Linda’s eyebrows lower, and her mouth scrunches to one side. “I’m not leaving Ernest,” she says.
“I can take care of my father.”
“Just think of me as the live-in nurse you can’t afford.”
“I can afford to care for my father.”
“With what money? Your little cooking job?” The color slips from Linda’s face.
“Then I’ll sell this place and move somewhere smaller.”
“Smaller,” Linda says. Her voice sounds strained. She puts a hand on her forehead. “The four of you? In what, a two-bedroom house?”
“Don’t tell me how to run my household.”
“I’m not telling—”
“You’re not even a part of this family. Nobody wants you here.”
“I do,” Jeanette says behind Beth. “Granddad does.”

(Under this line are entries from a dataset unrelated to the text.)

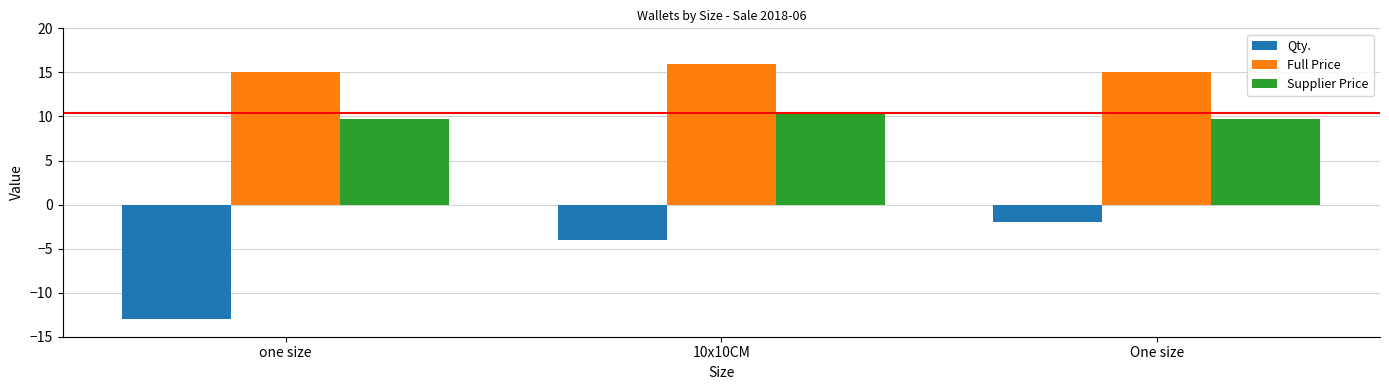

At 10x10CM, list the series in order from smallest to largest.

Qty., Supplier Price, Full Price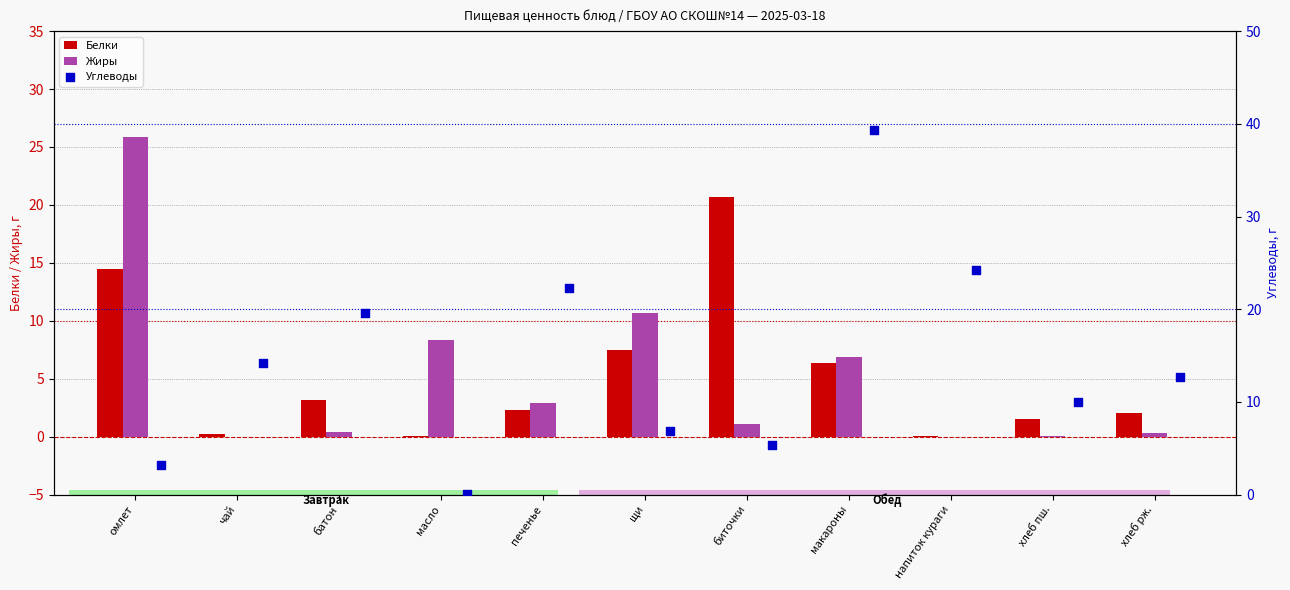

The Жиры series shows 6.9 at макароны. True or false?

True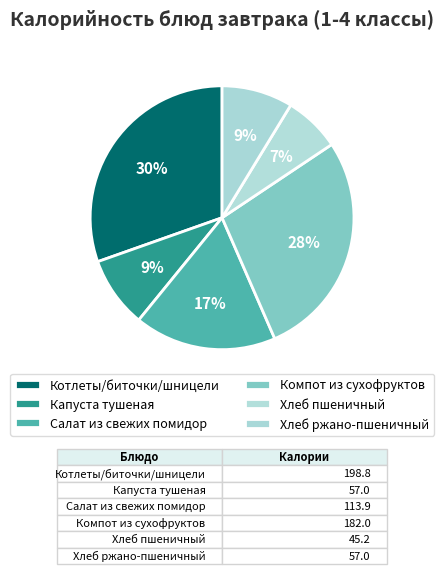

What is the ratio of the value at Компот из сухофруктов to the value at Котлеты/биточки/шницели?

0.9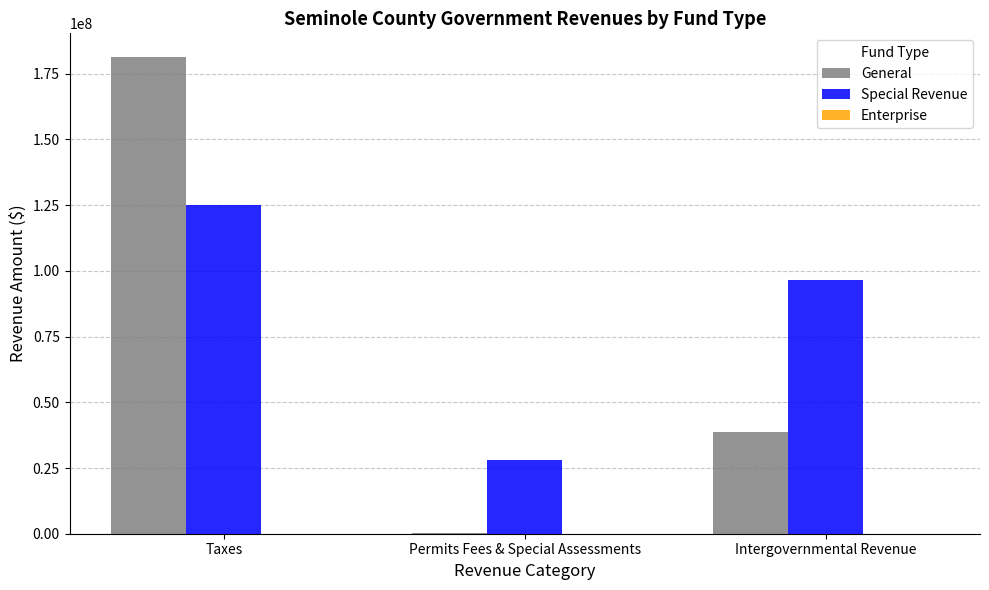

What is the maximum value shown in the chart?

181298727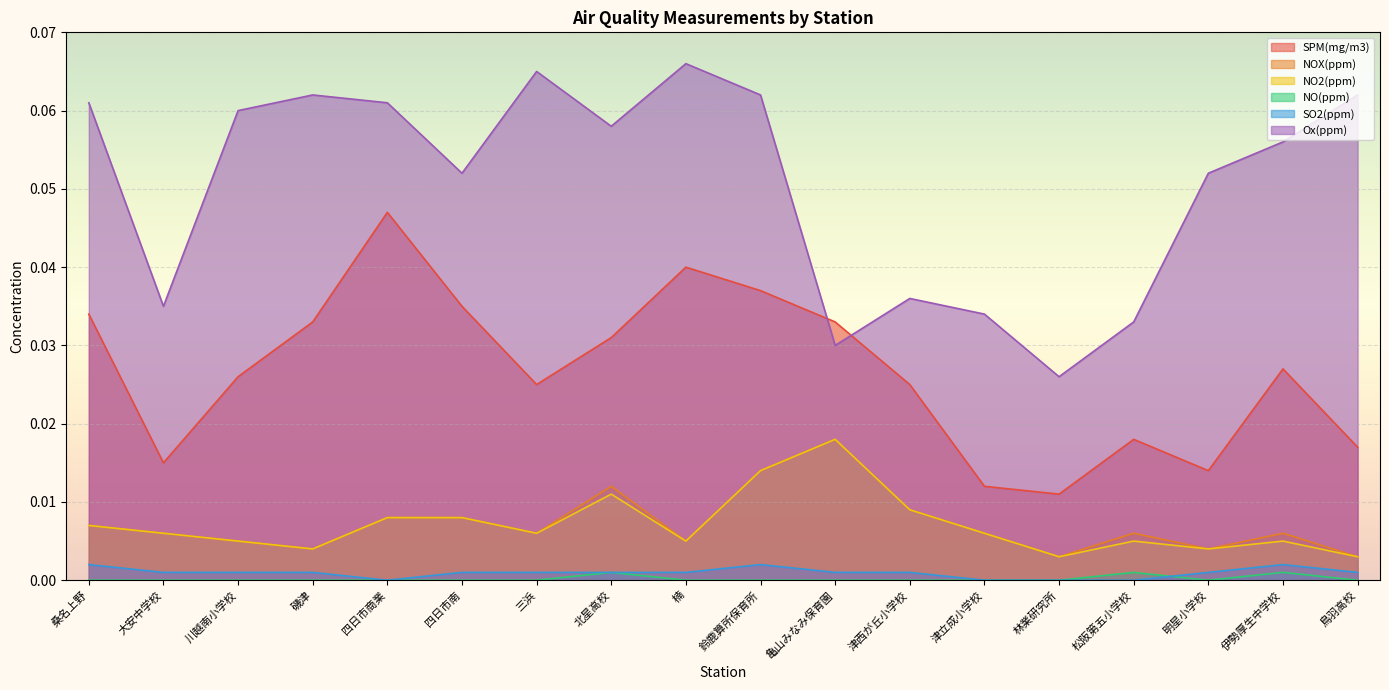

True or false: NO2(ppm) and Ox(ppm) intersect in this chart.

False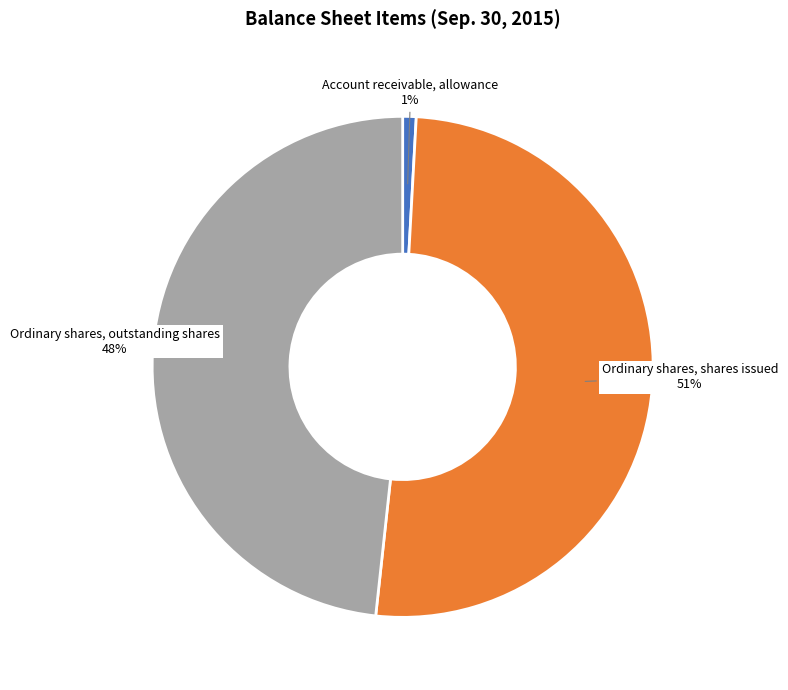

To the nearest percent, what portion does Ordinary shares, outstanding shares represent?

48%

“Granddad’s an invalid,” Beth says.
“Don’t say that,” Jeanette says quietly, and Beth thinks she’s finally crossed a line. She thinks Jeanette might be on the verge of wailing like she used to when she was a baby, of spilling over all the emotion she struggles to contain.
“He is,” Beth says. “He’s basically a high-maintenance houseplant.”
Jeanette bursts forward, and again, Beth flinches. When she opens her eyes, she sees Jeanette catch Linda as she falls.
* * *
• • •
At the hospital, Derek Williams wheels Linda into an exam room. Beth sits alone in the empty lobby. Eliza uses the time to list all the ways in which Beth is failing.
“This is your fault,” she insists. “You just kept pushing until this happened.”